Since the Pennsylvania police arrested Anthony Kofalt last March for walking out of a Walmart with 21 boxes of Crest White Strips he had not paid for, his wife, Heather, has spent $3,000 — about $60 a week — on phone calls to the prisons and jails where he has been held.

The cost of a 15-minute call is $12.95, although Mr. Kofalt is in a prison only a few hours’ drive from his wife’s home in Franklin, Pa. The cost for a similar non-prison call would be about 60 cents.

And every time Ms. Kofalt deposits $25 into the prison phone account, the private company that runs the system charges her $6.95.

“I don’t drive,” said Ms. Kofalt, 39, who works as a home health care aide and lives with her 19-year-old son, his girlfriend and their two children. “This is all we have. The people in jail did wrong, but the only people being punished are the families.”

Until the 1990s, inmates could place and receive calls to lawyers and family members at rates similar to those outside prison walls. But the prison phone system is now a $1.2 billion-a-year industry dominated by a few private companies that manage phones in prisons and jails in all 50 states, setting rates and fees far in excess of those established by regular commercial providers. The business is so considerable — some 500 million prison and jail phone calls totaling more than six billion minutes in 2014 — that it has caught the eye of private equity firms.

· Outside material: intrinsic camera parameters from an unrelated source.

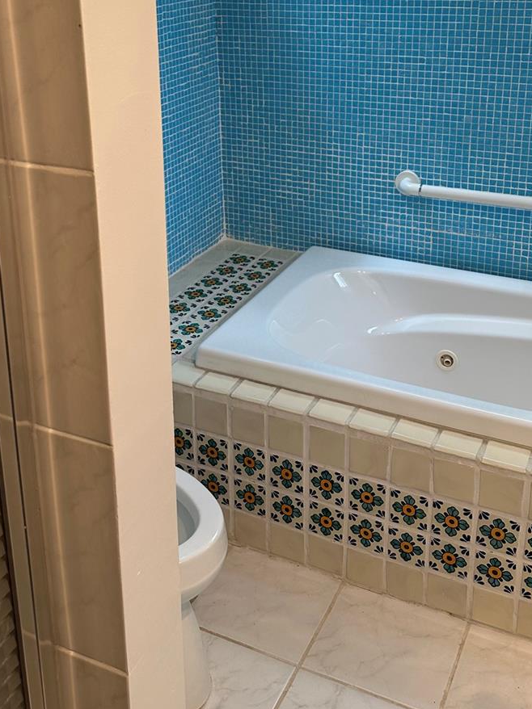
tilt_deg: -15.6
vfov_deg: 43.4
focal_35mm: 42
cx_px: 254
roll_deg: +0.5
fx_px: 861
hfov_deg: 34.3
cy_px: 181
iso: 100
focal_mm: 6.86
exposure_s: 1/120
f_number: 1.78
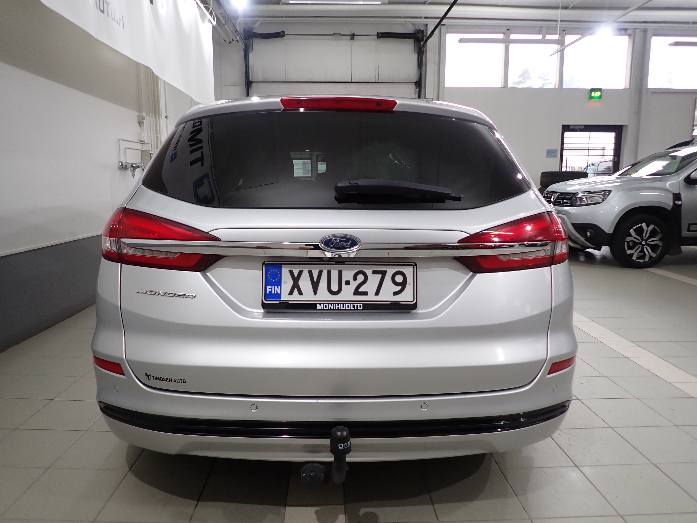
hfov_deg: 69.4
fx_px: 503
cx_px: 348
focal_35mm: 25
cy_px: 262
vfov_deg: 54.9
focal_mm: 4.5
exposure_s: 1/60
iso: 100
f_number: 2
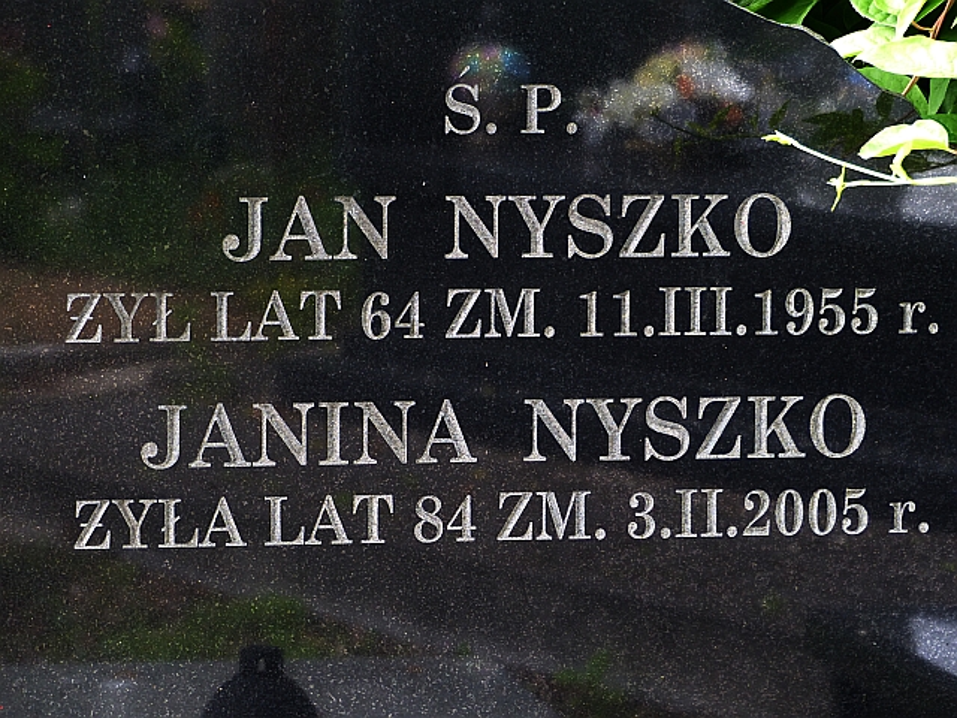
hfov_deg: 13.4
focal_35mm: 147
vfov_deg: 10.1
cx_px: 478
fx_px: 4064
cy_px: 359
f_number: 2.8
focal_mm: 26.5
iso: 200
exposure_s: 1/80
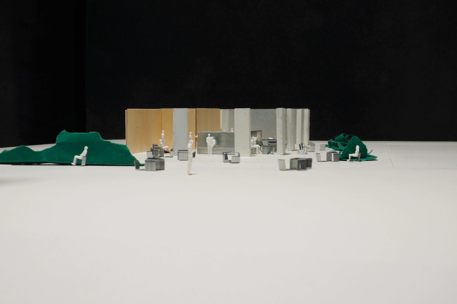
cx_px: 228
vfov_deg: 29.9
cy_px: 152
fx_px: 571
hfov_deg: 43.6
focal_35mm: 45
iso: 400
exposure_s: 1/5
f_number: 14
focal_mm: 30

Now, after years of complaints from prison-rights groups and families of the incarcerated, the Federal Communications Commission is investigating the financial intricacies of the industry, which has been largely unregulated.

At the core of the inquiry are the hundreds of millions of dollars in concession fees, known as commissions, paid by the phone companies to state and local prison systems in exchange for exclusive contracts. The fees help drive phone charges as high as $1.22 per minute, and the leading companies say they need to charge at least 20 cents per minute, compared with typical commercial rates of about 4 cents a minute.

In 2013, a total of $460 million in concession fees was paid to jails and prisons, and to state, county and local governments, according to the F.C.C. The fees are legal, and they cover a range of expenses within prisons as well as outside.

The agency is expected to rule this year on whether to ban the concession fees and limit the costs of prison phone calls.

An analysis released in 2013 by the F.C.C. said the fees “have caused inmates and their friends and families to subsidize everything from inmate welfare to salaries and benefits, states’ general revenue funds and personnel training.”

It added, “The companies compete not based on price or service quality, but on the size of the commission.”

The possibility of eliminating the fees has met fierce opposition from prisons and jails, sheriff’s departments and local officials. Some law enforcement groups have said changes could stoke inmate violence against prison guards because there might be less money for security.